Algo le había dado vueltas en la cabeza cuando se quedó dormido la noche anterior, antes de su encuentro con Patachunta y Patachún. Estaba pensando en Jennifer, la niña a la que él y Steve habían apresado en Múnich, tratando de recordar el nombre de su hermano, y entonces cayó en la cuenta de que no le había hecho la pregunta adecuada a Marilyn Nettles. Y era una pregunta muy simple.

Los desayunos los servía una chica joven. Le resultaba familiar, y cuando le volvió a llenar la taza —la cafeína era cafeína, después de todo, por mala que fuera— la reconoció: era la mitad femenina de la pareja gótica de la iglesia de Santa María del día anterior. Se había recogido el cabello en una coleta y no llevaba maquillaje. Se había quitado todos los piercings, o al menos los visibles. Parecía más una adolescente truculenta que una aspirante a vampiro.

—Bonita mañana —le dijo Jackson, y ella lo recompensó con una mirada hosca.

—Si no te obligan a trabajar —contestó.

—¿De verdad te obligan? —No parecía que pudiera obligársela a hacer nada.

—Trata de blancas.

No parecía muy probable, en Whitby.

Salió del comedor arrastrando los pies, derramando café de la jarra sin que pareciera importarle. Jackson oyó que empujaba la puerta de la cocina con gesto agresivo, y el ruido de algo que se hacía añicos. La reacción combativa de la señora Reid vino seguida por un quejido de la muchacha.

—¡Oh, mamá! —Lo dijo con un tono malhumorado exactamente igual al que adoptaba Marlee de un tiempo a esa parte.

La chica salió hecha una furia de la cocina y subió con estrépito por las escaleras.

—No hay quien consiga personal en estos tiempos, ¿eh? —les dijo Jackson alegremente a sus fúnebres compañeros de desayuno, ninguno de los cuales creyó necesario darle una respuesta ingeniosa, o de hecho la respuesta que fuera.

Premió al perro con la salchicha como un zurullo, birlada del desayuno Yorkshire, lamentando tan solo que todo lo que entraba por un extremo tuviese que salir por el otro.

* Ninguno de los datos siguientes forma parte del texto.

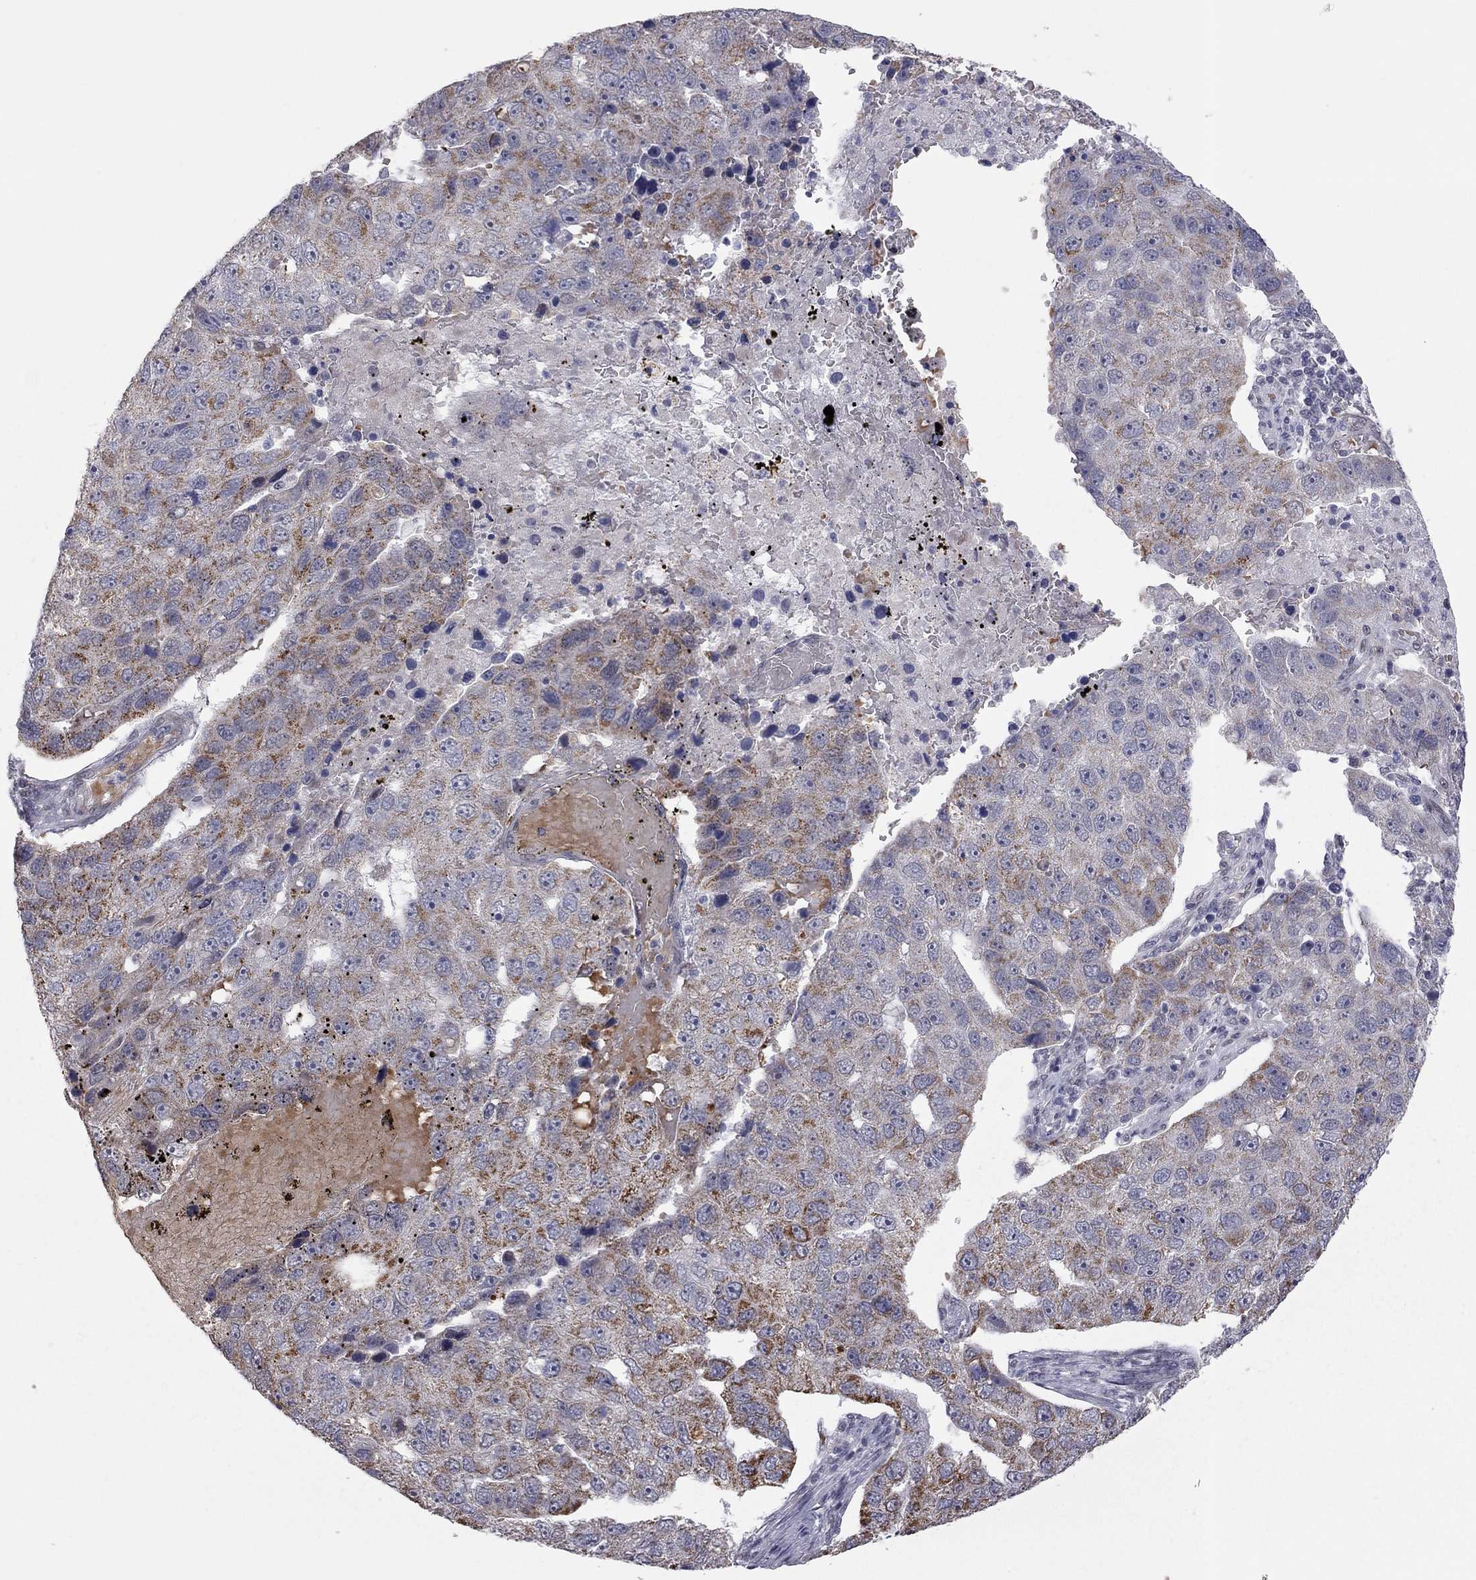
{"staining": {"intensity": "moderate", "quantity": "25%-75%", "location": "cytoplasmic/membranous"}, "tissue": "pancreatic cancer", "cell_type": "Tumor cells", "image_type": "cancer", "snomed": [{"axis": "morphology", "description": "Adenocarcinoma, NOS"}, {"axis": "topography", "description": "Pancreas"}], "caption": "Protein analysis of adenocarcinoma (pancreatic) tissue shows moderate cytoplasmic/membranous positivity in approximately 25%-75% of tumor cells.", "gene": "MC3R", "patient": {"sex": "female", "age": 61}}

Quitó las sábanas, hizo un lío con ellas y las dejó sobre el colchón. Encima de las sábanas dejó veinticinco libras para pagar el alojamiento. No dejó propina, pues no le habían prestado ningún servicio ostensible que mereciera una gratificación. Dinero fácil para la señora Reid. Podría haber dejado el hotel como se hacía normalmente, por supuesto, pero hacerlo así le apetecía más. Y le ahorraría un montón de charla innecesaria.